Dylan Patel, principal analyst at research group Semi-Analysis, said that while some Chinese companies may want on-premises AI, there is little value compared to using APIs to connect to public clouds or large-scale language models. He said that it would be inefficient.
“Usage will be very sporadic, which means all of the very expensive AI hardware will not be properly utilized,” he said.
A research note from a Chinese investment bank cited security concerns among Western AI groups, including a case in which OpenAI’s ChatGPT accidentally shared users’ search history and a Samsung employee allegedly leaking trade secrets to a chatbot. flaws are highlighted.
“Organizations need to be able to protect their data, and building a private cloud is the way to prevent valuable data from being leaked,” iFlytek’s Liu told potential customers.

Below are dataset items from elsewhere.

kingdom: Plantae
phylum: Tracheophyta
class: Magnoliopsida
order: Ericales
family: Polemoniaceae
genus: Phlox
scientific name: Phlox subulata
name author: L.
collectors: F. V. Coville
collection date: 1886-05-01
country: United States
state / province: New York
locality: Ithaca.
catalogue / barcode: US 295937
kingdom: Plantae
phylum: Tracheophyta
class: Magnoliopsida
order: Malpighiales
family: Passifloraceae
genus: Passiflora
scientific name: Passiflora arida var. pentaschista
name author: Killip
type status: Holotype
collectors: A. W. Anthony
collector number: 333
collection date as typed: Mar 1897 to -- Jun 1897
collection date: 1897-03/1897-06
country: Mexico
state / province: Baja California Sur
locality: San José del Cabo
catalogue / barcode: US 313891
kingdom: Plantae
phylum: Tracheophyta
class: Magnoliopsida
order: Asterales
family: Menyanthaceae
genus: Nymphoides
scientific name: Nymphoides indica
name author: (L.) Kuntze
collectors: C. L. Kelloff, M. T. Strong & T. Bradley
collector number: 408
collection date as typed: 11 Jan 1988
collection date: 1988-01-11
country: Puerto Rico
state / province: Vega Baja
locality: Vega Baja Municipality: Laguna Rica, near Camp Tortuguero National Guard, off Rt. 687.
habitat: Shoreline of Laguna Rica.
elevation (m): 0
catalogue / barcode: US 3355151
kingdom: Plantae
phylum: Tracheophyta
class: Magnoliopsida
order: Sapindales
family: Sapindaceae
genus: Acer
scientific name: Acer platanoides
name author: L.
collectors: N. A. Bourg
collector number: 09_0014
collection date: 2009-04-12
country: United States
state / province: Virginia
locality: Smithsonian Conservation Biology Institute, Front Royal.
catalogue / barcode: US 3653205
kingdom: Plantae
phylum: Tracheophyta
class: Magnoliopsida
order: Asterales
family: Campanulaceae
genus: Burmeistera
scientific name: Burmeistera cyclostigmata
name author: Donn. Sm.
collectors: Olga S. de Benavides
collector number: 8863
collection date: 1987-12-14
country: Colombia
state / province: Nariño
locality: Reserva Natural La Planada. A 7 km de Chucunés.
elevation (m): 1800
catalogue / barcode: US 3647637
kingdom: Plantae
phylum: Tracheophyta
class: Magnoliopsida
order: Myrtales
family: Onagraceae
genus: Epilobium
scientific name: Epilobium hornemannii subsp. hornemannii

Kent Huang, a banker at technology advisory firm China Renaissance, said the all-in-one box helped circumvent a shortage of computing power in China caused by the U.S. government’s export restrictions on advanced chips.
Procurement records show large Chinese state-owned groups favor private cloud AI.
A smart city service provider in Chengdu recently made a RMB 2 million bid to run China Unicom’s large-scale language model on Huawei’s all-in-one machine hardware.
China National Nuclear is also considering building an on-premises system that bundles models with hardware with more than 10 billion parameters, or variables used to train the system and ultimately shape its output. Startup Zhipu AI is interested in the project, according to people familiar with the matter.
According to Minsheng Securities, Zhipu charges RMB 1.8 million annually for a 12 billion parameter model equipped with eight Huawei Ascend 910 chips. The Ascend 910 is Huawei’s most advanced AI chip with the processing power to train large models and process “inference”, or respond to user queries.
Huawei, Baidu, Alibaba and Tencent declined to comment.